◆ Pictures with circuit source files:
•••••

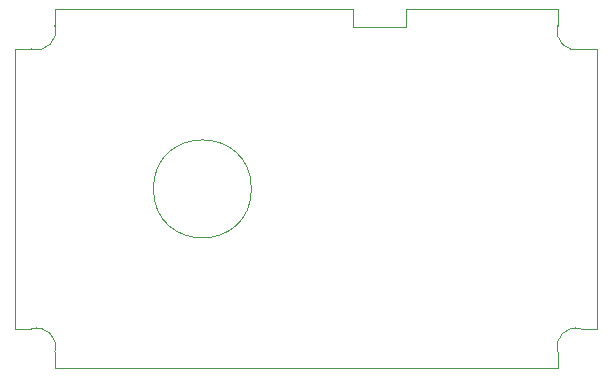
<source format=gbr>
G04 #@! TF.FileFunction,Profile,NP*
%FSLAX46Y46*%
G04 Gerber Fmt 4.6, Leading zero omitted, Abs format (unit mm)*
G04 Created by KiCad (PCBNEW 0.201511300701+6336~38~ubuntu14.04.1-stable) date Wed 02 Dec 2015 03:43:02 PM EET*
%MOMM*%
G01*
G04 APERTURE LIST*
%ADD10C,0.100000*%
G04 APERTURE END LIST*
D10*
X138500000Y-71500000D02*
X138500000Y-69970467D01*
X143000000Y-71500000D02*
X143000000Y-69970467D01*
X111246463Y-97020467D02*
X109876698Y-97020467D01*
X111246463Y-97020467D02*
G75*
G02X113226698Y-99000701I480235J-1500000D01*
G01*
X143000000Y-69970467D02*
X155826698Y-69970467D01*
X113226698Y-69970467D02*
X138500000Y-69970467D01*
X138500000Y-71500000D02*
X143000000Y-71500000D01*
X159176698Y-97020467D02*
X159176698Y-73320467D01*
X157806932Y-97020467D02*
X159176698Y-97020467D01*
X155826698Y-100370467D02*
X155826698Y-99000701D01*
X113226698Y-100370467D02*
X113226698Y-99000701D01*
X111246463Y-73320467D02*
X109876698Y-73320467D01*
X113226698Y-69970467D02*
X113226698Y-71340233D01*
X129876698Y-85170467D02*
G75*
G03X129876698Y-85170467I-4150000J0D01*
G01*
X113226698Y-100370467D02*
X155826698Y-100370467D01*
X109876698Y-73320467D02*
X109876698Y-97020467D01*
X113226698Y-71340233D02*
G75*
G02X111246463Y-73320467I-1500000J-480234D01*
G01*
X157806933Y-73320467D02*
G75*
G02X155826698Y-71340233I-480235J1500000D01*
G01*
X155826698Y-99000702D02*
G75*
G02X157806932Y-97020467I1500000J480235D01*
G01*
X157806932Y-73320467D02*
X159176698Y-73320467D01*
X155826698Y-69970467D02*
X155826698Y-71340233D01*
M02*

</source>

•••••

◆ Your objective: Search the entries for the word "LIST", then gather every line that has it.

◆ Response box:
G04 APERTURE LIST*
G04 APERTURE END LIST*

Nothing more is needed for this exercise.